Le “Sunday Times” ajoute que les plans israéliens prévoient l’utilisation de bombes conventionnelles à guidage laser pour percer des "tunnels" dans les objectifs. Des ogives nucléaires seraient ensuite tirées dans les orifices afin qu’elles explosent en profondeur dans le sous-sol et que les retombées radioactives s’en trouvent limitées. Selon le quotidien, des pilotes de Tsahal ont effectué ces dernières semaines des vols jusqu’à Gibraltar pour s’entraîner sur la distance de 3.200 kilomètres aller-retour qui sépare Israël des cibles iraniennes. Parmi les itinéraires envisagés, l’un deux survolerait la Turquie.
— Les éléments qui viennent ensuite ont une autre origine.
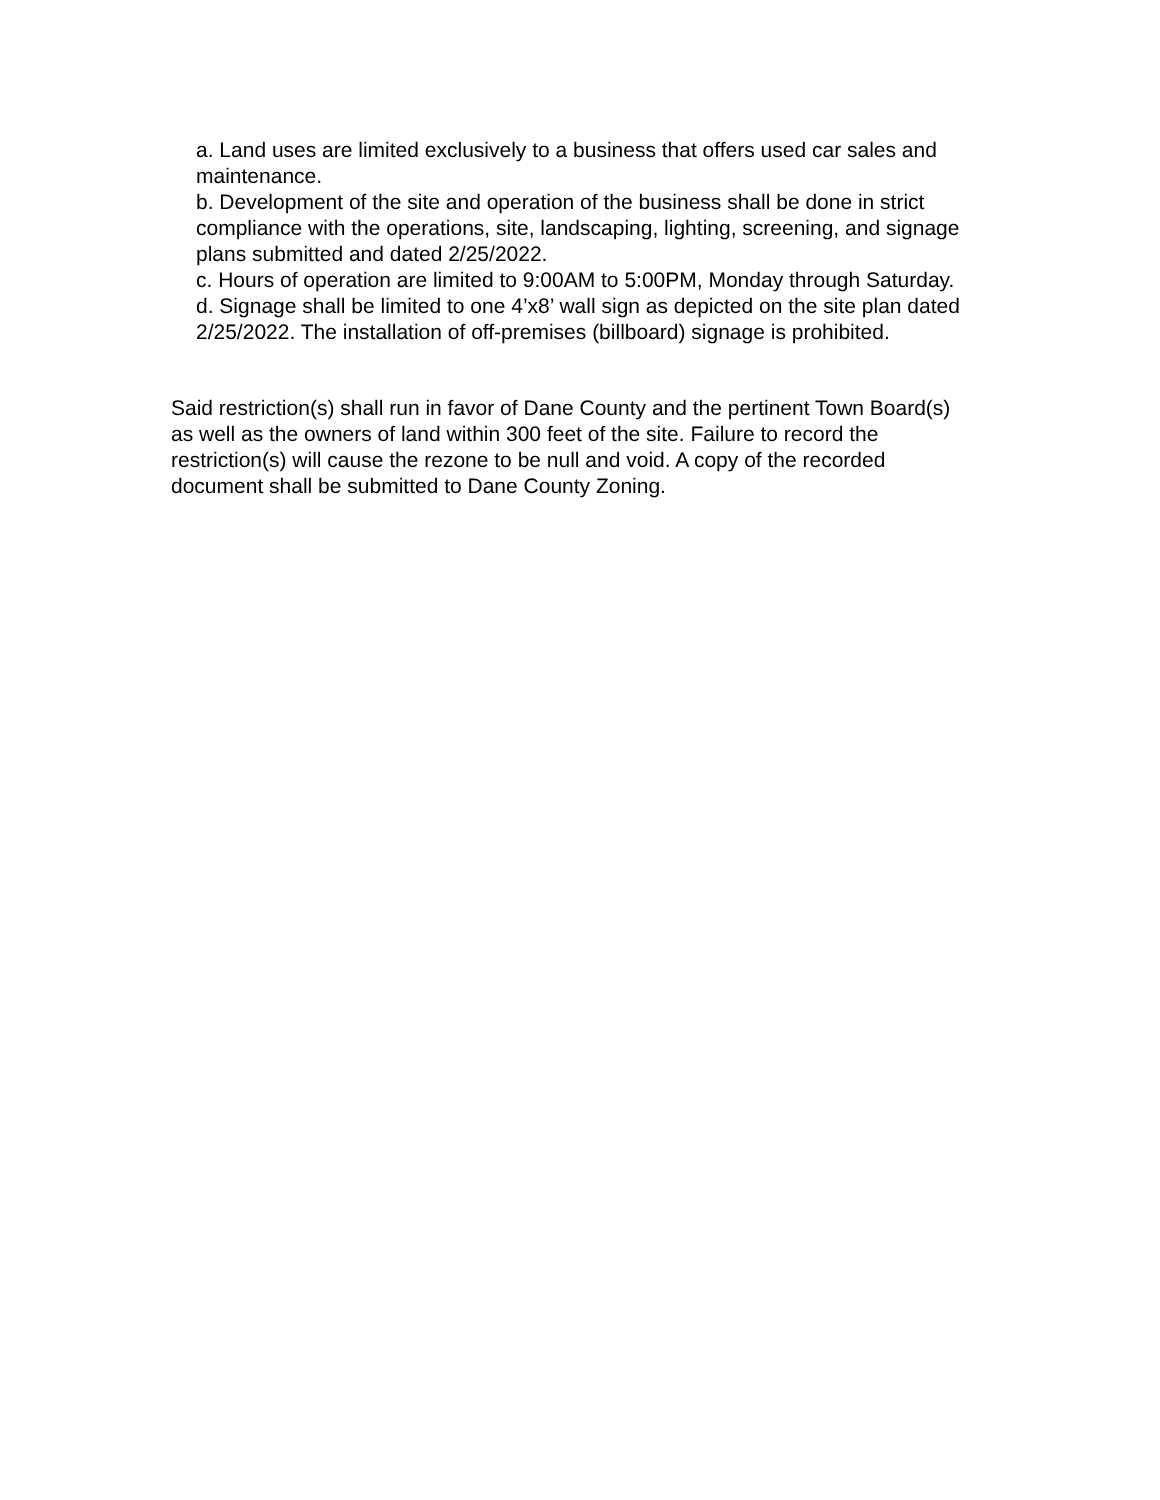a. Land uses are limited exclusively to a business that offers used car sales and maintenance.
b. Development of the site and operation of the business shall be done in strict compliance with the operations, site, landscaping, lighting, screening, and signage plans submitted and dated 2/25/2022.
c. Hours of operation are limited to 9:00AM to 5:00PM, Monday through Saturday.
d. Signage shall be limited to one 4’x8’ wall sign as depicted on the site plan dated 2/25/2022. The installation of off-premises (billboard) signage is prohibited.
Said restriction(s) shall run in favor of Dane County and the pertinent Town Board(s) as well as the owners of land within 300 feet of the site. Failure to record the restriction(s) will cause the rezone to be null and void. A copy of the recorded document shall be submitted to Dane County Zoning.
Le “Sunday Times” cite également des sources qui précisent toutefois que le recours à des frappes nucléaires serait décidé seulement si une attaque conventionnelle était écartée, et si les États-Unis refusaient d’intervenir. Washington n’exclut pas l’option militaire, mais privilégie pour l’heure la voie diplomatique. Le journal ajoute que les informations sur cette menace pourraient avoir filtré afin de faire pression sur l’Iran pour qu’elle renonce à ses projets. Comme il se doit, si un général israélien sous couvert d’anonymat a démenti formellement ces dernières informations, une porte-parole du gouvernement israélien, Miri Eisin, a refusé de commenter l’article du “Sunday Times”. Israël ne s’exprime jamais sur son arsenal nucléaire présumé, selon une stratégie d’"ambiguïté volontaire" destinée à empêcher une course régionale aux armes nucléaires.


Commentaire

Pour un Océan Indien zone de Paix ?

Tournée en ridicule dans les années 70, cette revendication prend aujourd’hui tout son sens.
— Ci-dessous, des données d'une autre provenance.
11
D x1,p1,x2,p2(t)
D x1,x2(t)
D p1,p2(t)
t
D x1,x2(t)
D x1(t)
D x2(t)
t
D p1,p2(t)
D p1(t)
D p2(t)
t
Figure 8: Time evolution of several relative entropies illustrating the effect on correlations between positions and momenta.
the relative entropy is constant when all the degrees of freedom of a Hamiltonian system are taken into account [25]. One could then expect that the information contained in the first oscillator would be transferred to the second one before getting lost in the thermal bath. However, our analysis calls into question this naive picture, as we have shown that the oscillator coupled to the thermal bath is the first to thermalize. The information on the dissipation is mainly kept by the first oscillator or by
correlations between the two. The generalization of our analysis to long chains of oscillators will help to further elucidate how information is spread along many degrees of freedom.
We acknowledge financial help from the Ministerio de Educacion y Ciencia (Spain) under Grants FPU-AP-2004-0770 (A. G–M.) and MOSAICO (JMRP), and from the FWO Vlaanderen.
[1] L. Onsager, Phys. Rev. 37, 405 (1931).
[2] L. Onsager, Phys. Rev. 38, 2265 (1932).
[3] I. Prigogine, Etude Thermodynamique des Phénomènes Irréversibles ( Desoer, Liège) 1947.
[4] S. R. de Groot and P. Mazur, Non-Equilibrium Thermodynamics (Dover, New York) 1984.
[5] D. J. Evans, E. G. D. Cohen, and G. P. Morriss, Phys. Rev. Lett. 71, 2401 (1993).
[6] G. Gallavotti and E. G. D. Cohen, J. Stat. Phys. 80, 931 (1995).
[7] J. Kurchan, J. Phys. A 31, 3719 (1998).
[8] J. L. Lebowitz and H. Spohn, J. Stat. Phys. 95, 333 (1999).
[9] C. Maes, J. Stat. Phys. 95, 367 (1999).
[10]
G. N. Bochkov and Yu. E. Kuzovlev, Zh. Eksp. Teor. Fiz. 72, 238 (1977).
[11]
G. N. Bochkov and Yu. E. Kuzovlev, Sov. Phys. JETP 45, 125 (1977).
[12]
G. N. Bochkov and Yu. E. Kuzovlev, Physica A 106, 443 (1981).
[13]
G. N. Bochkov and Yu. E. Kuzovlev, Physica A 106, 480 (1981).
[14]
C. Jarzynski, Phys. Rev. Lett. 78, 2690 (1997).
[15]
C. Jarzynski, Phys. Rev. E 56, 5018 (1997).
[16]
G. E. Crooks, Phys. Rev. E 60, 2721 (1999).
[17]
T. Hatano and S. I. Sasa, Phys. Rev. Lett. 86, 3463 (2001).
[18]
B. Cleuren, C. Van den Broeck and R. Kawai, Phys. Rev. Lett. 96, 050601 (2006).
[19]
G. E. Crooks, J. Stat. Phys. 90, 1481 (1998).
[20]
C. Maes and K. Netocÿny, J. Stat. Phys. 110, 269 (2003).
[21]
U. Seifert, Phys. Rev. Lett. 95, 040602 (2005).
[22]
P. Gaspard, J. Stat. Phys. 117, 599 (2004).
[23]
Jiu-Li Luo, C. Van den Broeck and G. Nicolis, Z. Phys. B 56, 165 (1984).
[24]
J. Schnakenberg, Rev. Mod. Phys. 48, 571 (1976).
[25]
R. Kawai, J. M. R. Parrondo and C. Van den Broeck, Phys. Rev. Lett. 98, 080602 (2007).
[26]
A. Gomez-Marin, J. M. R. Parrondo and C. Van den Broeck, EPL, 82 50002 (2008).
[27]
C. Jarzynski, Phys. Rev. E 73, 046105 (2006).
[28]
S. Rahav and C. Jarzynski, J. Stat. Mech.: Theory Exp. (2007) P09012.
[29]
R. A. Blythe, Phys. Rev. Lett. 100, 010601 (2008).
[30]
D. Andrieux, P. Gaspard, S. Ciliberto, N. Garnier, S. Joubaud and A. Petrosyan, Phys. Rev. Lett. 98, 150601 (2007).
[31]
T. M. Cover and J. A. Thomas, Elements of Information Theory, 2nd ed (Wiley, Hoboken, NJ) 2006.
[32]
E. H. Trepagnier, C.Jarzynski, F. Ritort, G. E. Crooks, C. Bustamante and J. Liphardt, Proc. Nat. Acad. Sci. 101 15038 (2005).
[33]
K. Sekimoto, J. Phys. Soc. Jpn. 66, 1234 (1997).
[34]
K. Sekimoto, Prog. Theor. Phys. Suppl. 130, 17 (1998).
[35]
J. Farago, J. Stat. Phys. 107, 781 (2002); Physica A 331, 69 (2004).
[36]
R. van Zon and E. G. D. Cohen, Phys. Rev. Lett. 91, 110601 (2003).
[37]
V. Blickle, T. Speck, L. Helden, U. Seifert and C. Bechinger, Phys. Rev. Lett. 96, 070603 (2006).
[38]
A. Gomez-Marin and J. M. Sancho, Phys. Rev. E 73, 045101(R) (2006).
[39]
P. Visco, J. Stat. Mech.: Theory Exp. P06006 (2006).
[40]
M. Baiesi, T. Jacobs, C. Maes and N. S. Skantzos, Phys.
Je m’en souviens avec une netteté impressionnante. Samedi 22 septembre 1979, il est 17 heures. Nous rentrons au Port, de retour d’une réunion des responsables des sections des hauts de Saint-Paul et jouons un instant avec nos enfants dans la cour. Le temps est sec, le ciel est bleu, sans le moindre nuage. Soudain, un double éclair suivi, quelques instants plus tard, du bruit d’une explosion qui, bien que lointaine, est suffisamment puissant pour que chacun s’interroge sur la provenance d’une telle déflagration.
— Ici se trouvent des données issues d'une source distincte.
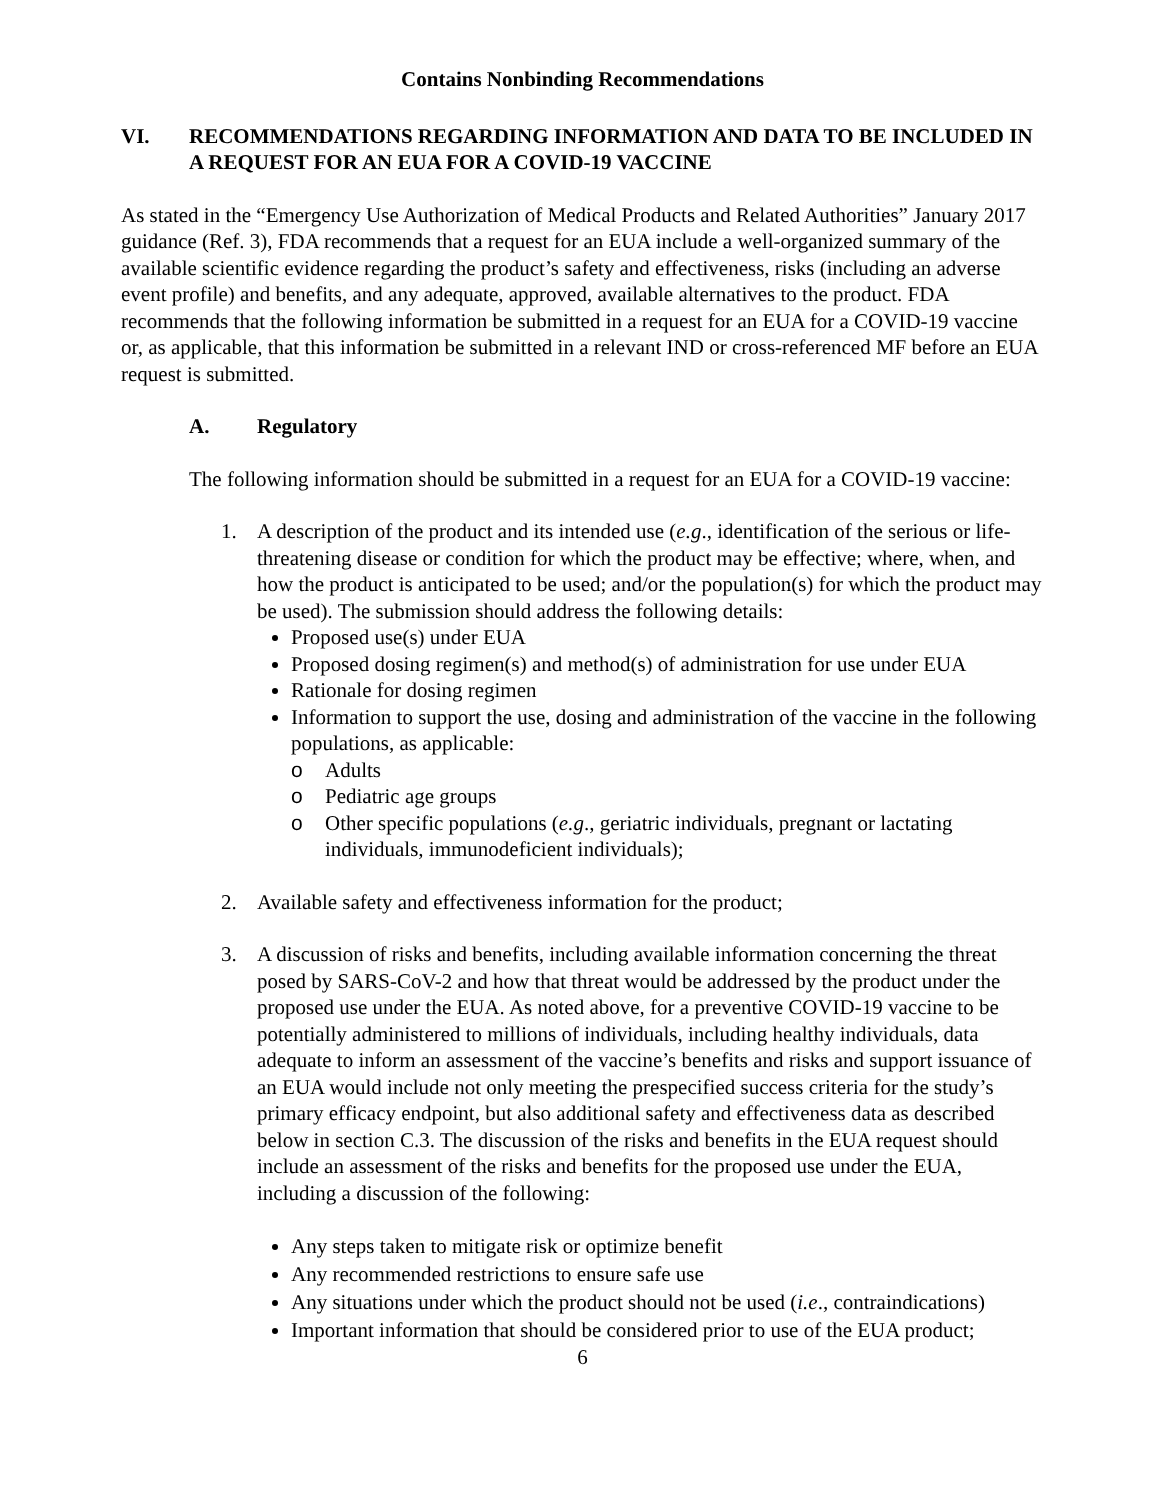Contains Nonbinding Recommendations
VI. RECOMMENDATIONS REGARDING INFORMATION AND DATA TO BE INCLUDED IN A REQUEST FOR AN EUA FOR A COVID-19 VACCINE
As stated in the “Emergency Use Authorization of Medical Products and Related Authorities” January 2017 guidance (Ref. 3), FDA recommends that a request for an EUA include a well-organized summary of the available scientific evidence regarding the product’s safety and effectiveness, risks (including an adverse event profile) and benefits, and any adequate, approved, available alternatives to the product. FDA recommends that the following information be submitted in a request for an EUA for a COVID-19 vaccine or, as applicable, that this information be submitted in a relevant IND or cross-referenced MF before an EUA request is submitted.
A. Regulatory
The following information should be submitted in a request for an EUA for a COVID-19 vaccine:
1. A description of the product and its intended use (e.g., identification of the serious or life-threatening disease or condition for which the product may be effective; where, when, and how the product is anticipated to be used; and/or the population(s) for which the product may be used). The submission should address the following details:
Proposed use(s) under EUA
Proposed dosing regimen(s) and method(s) of administration for use under EUA
Rationale for dosing regimen
Information to support the use, dosing and administration of the vaccine in the following populations, as applicable:
o Adults
o Pediatric age groups
o Other specific populations (e.g., geriatric individuals, pregnant or lactating individuals, immunodeficient individuals);
2. Available safety and effectiveness information for the product;
3. A discussion of risks and benefits, including available information concerning the threat posed by SARS-CoV-2 and how that threat would be addressed by the product under the proposed use under the EUA. As noted above, for a preventive COVID-19 vaccine to be potentially administered to millions of individuals, including healthy individuals, data adequate to inform an assessment of the vaccine’s benefits and risks and support issuance of an EUA would include not only meeting the prespecified success criteria for the study’s primary efficacy endpoint, but also additional safety and effectiveness data as described below in section C.3. The discussion of the risks and benefits in the EUA request should include an assessment of the risks and benefits for the proposed use under the EUA, including a discussion of the following:
Any steps taken to mitigate risk or optimize benefit
Any recommended restrictions to ensure safe use
Any situations under which the product should not be used (i.e., contraindications)
Important information that should be considered prior to use of the EUA product;
6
Pendant plusieurs jours, les suppositions vont bon train. Le ministre de la Défense de l’Afrique du Sud - alors sous régime de l’apartheid - avance l’hypothèse de l’explosion du réacteur d’un sous-marin nucléaire soviétique de la classe Delta 2 croisant alors dans les parages.
Le magazine “Afrique-Asie” sera le premier à avancer une réponse qui, quelques années plus tard, se révélera exacte : aidée d’Israël qui en profite également pour mettre au point des bombes nucléaires tactiques, l’Afrique du Sud vient de réaliser la première explosion nucléaire de son histoire. Son "terrain de jeu" : la zone sud-ouest de l’Océan Indien (1).
Lorsque nous avons émis l’hypothèse de l’explosion d’une bombe atomique, nous avons eu droit à des injures, nombre d’entre elles venant de Saint-André dont le maire était alors le propriétaire des locaux hébergeant le consulat d’Afrique du Sud à Saint-Denis.
La décennie 1970 avait vu les Anglais soustraire l’archipel des Chagos de la souveraineté mauricienne. L’honneur des dirigeants politiques de la zone sud-ouest de l’Océan Indien - dont le PCR - aura été de réagir aussitôt en convoquant plusieurs conférences internationales autour du thème "Océan Indien zone de Paix" refusant tout à la fois ce dépeçage et que des îles de l’océan Indien puissent servir de base d’agression et de stockage de bombes atomiques.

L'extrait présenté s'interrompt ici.